▸ **SOURCE TEXT**
☆ ☆ ☆ ☆ ☆

To improve the quality of your data, you need a framework for measuring it. Data quality dimensions can help you achieve this goal. Dimensions enable you to measure coverage and identify any components that need data quality testing.

This article presents six dimensions of data quality: Completeness, Consistency, Integrity, Timelessness, Uniqueness, and Validity. By addressing them, you can gain a comprehensive understanding of the quality of your data and identify areas for improvement. Here is where Great Expectation (GX) comes into play.

 

Great Expectations

 

Great Expectations (GX) is a Python-based open-source tool for managing data quality. It provides data teams with the ability to profile, test, and create reports on data. The tool features a user-friendly command-line interface (CLI), making it easy to set up new tests and customize existing reports. 

Great Expectations can be integrated with a variety of extract, transform, and load (ETL) tools such as Airflow and databases. A comprehensive list of integrations and official documentation can be found on the Great Expectations website

GX features many expectations in its repository. This article demonstrates how to use a single expectation to implement data quality dimensions with GX.

☆ ☆ ☆ ☆ ☆

▸ **STATED EXERCISE 1**
Transcribe the records exactly, starting with the line that contains "silky yellow curtain at right is in front." and going on through the line that contains "Is transparent glass window at upper right at".

▸ **DATASET**

☆ ☆ ☆ ☆ ☆

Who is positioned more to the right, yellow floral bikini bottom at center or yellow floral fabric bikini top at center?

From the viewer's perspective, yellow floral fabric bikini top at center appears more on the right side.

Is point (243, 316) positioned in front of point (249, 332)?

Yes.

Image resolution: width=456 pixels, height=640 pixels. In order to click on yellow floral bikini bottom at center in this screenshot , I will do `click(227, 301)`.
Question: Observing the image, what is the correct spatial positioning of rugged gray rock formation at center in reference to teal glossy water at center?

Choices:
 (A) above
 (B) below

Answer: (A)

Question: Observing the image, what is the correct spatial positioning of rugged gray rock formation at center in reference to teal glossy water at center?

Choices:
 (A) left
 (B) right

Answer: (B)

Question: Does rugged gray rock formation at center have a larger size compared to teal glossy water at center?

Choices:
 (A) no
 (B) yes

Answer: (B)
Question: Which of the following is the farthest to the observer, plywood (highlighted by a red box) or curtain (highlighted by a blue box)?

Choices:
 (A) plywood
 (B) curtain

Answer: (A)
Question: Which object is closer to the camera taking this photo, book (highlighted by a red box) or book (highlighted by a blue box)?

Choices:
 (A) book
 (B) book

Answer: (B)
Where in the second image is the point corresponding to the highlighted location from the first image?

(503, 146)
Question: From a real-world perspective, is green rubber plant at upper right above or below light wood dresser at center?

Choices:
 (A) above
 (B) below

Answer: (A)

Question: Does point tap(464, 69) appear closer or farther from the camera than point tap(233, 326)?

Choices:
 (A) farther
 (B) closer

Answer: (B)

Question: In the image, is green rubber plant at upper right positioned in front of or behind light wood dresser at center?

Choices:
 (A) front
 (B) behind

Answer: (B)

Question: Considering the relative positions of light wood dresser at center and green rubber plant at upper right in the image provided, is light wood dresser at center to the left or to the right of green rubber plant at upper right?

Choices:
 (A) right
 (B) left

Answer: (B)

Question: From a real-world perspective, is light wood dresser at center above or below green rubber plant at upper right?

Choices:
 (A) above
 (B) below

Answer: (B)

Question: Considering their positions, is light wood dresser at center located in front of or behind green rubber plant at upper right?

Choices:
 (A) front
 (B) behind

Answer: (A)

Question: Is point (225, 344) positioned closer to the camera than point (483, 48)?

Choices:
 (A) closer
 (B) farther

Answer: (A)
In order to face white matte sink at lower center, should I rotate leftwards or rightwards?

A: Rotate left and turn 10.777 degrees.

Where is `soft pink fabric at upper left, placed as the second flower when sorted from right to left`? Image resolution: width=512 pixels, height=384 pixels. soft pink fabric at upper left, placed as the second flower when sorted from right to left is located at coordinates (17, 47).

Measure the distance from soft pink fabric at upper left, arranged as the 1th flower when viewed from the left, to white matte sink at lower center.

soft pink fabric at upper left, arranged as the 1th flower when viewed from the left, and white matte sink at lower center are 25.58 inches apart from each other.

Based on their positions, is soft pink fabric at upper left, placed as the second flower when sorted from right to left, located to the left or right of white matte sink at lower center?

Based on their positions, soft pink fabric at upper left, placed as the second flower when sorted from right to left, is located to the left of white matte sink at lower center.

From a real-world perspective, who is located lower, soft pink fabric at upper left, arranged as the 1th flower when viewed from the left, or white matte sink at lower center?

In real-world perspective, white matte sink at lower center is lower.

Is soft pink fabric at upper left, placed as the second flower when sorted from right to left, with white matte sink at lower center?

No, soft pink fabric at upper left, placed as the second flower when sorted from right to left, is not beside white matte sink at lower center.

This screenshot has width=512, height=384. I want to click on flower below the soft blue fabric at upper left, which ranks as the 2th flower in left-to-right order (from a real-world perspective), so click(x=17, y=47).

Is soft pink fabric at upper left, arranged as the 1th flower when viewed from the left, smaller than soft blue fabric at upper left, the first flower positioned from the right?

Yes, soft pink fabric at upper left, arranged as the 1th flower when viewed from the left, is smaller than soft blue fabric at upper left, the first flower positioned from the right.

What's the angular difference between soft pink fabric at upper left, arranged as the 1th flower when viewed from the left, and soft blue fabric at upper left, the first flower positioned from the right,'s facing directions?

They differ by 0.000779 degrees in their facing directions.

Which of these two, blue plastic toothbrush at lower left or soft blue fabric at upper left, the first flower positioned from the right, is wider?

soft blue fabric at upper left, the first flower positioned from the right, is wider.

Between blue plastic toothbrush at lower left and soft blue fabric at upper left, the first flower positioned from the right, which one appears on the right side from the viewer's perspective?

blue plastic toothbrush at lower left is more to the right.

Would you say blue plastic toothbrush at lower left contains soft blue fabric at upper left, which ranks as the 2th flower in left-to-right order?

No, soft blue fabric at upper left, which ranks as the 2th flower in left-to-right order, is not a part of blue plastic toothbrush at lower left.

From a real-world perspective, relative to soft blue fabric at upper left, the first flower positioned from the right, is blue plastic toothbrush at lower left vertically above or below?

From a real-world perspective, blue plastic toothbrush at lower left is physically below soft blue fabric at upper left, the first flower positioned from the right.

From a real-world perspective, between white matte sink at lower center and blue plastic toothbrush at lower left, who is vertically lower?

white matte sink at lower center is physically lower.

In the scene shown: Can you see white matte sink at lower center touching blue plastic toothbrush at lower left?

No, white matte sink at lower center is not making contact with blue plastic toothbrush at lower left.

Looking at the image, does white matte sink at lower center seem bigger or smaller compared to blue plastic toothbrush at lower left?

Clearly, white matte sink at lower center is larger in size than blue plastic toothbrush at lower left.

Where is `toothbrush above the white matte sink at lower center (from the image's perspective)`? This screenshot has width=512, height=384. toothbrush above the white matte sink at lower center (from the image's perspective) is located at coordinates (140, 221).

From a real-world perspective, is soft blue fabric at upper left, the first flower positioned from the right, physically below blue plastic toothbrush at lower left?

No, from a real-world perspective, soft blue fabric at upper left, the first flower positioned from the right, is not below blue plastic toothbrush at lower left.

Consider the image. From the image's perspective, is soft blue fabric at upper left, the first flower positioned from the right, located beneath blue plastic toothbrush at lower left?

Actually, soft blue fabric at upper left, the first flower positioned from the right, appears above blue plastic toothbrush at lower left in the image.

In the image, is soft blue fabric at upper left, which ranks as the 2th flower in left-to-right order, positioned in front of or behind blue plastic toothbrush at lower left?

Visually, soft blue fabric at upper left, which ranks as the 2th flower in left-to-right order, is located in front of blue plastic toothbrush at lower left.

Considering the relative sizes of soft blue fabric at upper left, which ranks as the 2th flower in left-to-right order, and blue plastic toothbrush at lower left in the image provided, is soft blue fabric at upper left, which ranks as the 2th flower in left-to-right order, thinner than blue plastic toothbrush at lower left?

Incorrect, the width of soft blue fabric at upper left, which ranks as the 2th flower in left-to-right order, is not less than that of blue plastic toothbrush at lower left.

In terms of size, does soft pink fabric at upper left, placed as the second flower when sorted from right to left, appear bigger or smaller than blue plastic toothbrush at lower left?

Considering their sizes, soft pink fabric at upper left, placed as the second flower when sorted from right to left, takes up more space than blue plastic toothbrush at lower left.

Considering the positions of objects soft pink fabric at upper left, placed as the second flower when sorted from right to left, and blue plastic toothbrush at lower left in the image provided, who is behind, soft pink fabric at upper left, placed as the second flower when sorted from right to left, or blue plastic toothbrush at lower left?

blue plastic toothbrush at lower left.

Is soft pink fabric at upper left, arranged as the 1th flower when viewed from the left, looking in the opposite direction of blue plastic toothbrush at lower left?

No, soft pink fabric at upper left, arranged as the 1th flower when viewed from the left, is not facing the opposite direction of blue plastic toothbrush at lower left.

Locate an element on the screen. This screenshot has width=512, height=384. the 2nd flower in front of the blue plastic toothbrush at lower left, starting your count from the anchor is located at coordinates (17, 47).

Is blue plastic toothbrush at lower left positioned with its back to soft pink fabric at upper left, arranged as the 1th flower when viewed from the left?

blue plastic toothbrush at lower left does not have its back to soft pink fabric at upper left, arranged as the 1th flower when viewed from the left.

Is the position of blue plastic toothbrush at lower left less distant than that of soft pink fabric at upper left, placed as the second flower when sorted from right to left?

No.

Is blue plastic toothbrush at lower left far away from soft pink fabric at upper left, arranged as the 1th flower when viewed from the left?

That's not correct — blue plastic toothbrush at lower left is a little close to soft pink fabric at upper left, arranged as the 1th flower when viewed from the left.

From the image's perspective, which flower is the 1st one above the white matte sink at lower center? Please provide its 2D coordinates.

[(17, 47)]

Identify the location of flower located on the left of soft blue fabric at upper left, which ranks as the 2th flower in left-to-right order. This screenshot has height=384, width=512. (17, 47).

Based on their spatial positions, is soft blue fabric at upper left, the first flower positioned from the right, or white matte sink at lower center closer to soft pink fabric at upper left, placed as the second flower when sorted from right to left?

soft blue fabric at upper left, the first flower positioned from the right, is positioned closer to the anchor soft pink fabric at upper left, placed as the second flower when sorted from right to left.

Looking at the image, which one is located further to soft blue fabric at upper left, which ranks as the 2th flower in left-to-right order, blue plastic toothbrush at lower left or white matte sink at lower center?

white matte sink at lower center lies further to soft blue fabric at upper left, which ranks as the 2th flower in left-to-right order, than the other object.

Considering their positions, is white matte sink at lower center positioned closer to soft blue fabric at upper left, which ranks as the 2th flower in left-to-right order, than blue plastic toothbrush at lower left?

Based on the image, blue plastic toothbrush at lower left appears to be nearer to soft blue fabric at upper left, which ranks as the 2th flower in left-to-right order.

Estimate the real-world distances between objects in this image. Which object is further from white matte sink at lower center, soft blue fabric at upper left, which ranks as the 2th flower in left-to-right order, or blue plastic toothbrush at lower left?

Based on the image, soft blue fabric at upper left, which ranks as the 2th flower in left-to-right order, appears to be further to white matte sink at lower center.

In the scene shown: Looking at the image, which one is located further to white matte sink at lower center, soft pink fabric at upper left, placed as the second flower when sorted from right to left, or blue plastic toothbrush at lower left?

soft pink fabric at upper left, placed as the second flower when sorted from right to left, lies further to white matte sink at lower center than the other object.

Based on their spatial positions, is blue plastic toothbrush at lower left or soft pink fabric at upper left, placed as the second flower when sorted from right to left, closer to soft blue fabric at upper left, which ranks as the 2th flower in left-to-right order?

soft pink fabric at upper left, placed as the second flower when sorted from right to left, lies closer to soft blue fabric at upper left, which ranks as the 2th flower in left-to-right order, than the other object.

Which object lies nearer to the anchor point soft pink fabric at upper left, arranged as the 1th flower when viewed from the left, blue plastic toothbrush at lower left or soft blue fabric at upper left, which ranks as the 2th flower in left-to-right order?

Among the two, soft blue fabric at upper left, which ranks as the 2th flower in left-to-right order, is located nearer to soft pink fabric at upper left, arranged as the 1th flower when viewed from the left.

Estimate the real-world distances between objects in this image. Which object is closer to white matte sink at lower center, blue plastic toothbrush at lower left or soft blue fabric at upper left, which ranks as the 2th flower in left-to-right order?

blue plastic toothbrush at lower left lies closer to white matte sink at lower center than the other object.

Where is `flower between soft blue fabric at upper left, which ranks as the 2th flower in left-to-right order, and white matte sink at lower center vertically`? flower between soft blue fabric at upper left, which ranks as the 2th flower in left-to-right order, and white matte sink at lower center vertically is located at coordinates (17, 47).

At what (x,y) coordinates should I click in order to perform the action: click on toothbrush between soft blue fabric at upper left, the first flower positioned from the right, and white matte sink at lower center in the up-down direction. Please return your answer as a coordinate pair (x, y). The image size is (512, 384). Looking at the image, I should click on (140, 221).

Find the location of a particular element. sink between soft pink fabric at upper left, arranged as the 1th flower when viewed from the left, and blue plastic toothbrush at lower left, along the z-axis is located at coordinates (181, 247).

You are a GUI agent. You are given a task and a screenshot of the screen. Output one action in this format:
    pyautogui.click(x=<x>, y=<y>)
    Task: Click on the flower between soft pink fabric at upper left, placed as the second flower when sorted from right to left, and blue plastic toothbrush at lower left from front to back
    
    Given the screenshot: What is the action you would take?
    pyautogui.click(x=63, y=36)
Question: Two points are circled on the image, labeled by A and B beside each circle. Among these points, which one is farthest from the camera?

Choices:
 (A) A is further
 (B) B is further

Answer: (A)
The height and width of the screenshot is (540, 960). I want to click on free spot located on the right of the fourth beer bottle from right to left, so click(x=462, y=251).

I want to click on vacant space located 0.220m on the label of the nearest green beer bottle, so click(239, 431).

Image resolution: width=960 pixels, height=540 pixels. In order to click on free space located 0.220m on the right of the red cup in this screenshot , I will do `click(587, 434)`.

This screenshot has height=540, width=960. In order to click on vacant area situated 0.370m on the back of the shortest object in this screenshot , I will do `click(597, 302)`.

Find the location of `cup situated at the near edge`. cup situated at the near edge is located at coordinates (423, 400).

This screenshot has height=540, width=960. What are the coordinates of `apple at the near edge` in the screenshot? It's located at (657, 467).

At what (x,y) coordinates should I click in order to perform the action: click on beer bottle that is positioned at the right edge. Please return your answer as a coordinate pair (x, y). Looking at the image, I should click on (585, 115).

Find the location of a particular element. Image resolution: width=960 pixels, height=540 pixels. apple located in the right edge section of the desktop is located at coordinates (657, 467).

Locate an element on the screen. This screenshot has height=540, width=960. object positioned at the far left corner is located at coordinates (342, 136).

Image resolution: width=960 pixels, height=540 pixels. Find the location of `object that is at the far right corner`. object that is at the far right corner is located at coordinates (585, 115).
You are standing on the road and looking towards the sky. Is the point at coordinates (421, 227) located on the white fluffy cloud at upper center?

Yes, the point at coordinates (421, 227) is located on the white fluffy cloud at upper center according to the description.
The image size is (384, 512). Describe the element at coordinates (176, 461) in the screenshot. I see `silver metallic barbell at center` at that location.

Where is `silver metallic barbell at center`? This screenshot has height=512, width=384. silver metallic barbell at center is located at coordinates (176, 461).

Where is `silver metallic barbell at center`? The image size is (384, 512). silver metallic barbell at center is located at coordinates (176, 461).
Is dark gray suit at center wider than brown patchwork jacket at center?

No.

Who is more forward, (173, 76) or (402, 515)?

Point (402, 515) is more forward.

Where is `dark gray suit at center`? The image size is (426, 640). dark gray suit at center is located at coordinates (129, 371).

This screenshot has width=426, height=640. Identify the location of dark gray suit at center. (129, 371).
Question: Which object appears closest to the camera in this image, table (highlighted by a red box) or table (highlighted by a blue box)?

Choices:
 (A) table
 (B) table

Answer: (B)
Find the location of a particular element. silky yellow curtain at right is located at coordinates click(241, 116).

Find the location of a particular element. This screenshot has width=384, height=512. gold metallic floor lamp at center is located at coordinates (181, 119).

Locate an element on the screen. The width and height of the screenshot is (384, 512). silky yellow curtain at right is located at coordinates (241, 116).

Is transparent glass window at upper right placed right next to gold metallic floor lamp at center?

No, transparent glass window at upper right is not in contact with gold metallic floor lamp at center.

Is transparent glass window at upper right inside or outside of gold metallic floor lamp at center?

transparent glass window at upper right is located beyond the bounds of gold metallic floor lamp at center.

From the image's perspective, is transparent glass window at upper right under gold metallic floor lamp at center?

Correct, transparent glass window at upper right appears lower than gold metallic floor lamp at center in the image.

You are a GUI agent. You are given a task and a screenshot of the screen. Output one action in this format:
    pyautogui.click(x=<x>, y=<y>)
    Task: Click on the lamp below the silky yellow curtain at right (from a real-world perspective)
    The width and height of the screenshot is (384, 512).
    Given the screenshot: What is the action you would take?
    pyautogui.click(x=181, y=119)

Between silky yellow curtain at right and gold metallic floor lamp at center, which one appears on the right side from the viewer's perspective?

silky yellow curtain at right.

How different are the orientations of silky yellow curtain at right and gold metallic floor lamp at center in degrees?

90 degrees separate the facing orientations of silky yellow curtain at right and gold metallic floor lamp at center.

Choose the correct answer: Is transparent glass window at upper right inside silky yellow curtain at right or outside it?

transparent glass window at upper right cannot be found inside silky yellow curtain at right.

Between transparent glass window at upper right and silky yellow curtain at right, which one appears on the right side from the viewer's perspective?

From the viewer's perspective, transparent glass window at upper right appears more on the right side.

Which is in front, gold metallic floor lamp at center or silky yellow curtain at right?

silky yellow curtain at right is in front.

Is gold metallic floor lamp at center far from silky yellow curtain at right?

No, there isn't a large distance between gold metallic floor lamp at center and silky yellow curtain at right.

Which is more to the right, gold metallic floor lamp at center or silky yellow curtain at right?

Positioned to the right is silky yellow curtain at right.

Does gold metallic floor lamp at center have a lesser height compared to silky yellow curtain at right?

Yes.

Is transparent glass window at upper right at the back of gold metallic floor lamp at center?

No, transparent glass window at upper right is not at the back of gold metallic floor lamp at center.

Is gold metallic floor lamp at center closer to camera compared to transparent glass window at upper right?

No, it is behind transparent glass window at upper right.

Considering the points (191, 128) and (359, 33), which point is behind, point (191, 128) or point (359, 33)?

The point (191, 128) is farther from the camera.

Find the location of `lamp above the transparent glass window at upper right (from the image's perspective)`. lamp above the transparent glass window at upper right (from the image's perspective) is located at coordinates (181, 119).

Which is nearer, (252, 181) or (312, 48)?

☆ ☆ ☆ ☆ ☆

▸ **STATED EXERCISE 2**
Reproduce word for word the part of the data quality passage starting with "Great Expectations (GX)" and going on through "dimensions with GX.".

▸ **CORRECT RESULT 1**
silky yellow curtain at right is in front.

Is gold metallic floor lamp at center far from silky yellow curtain at right?

No, there isn't a large distance between gold metallic floor lamp at center and silky yellow curtain at right.

Which is more to the right, gold metallic floor lamp at center or silky yellow curtain at right?

Positioned to the right is silky yellow curtain at right.

Does gold metallic floor lamp at center have a lesser height compared to silky yellow curtain at right?

Yes.

Is transparent glass window at upper right at the back of gold metallic floor lamp at center?

▸ **CORRECT RESULT 2**
Great Expectations (GX) is a Python-based open-source tool for managing data quality. It provides data teams with the ability to profile, test, and create reports on data. The tool features a user-friendly command-line interface (CLI), making it easy to set up new tests and customize existing reports. 

Great Expectations can be integrated with a variety of extract, transform, and load (ETL) tools such as Airflow and databases. A comprehensive list of integrations and official documentation can be found on the Great Expectations website

GX features many expectations in its repository. This article demonstrates how to use a single expectation to implement data quality dimensions with GX.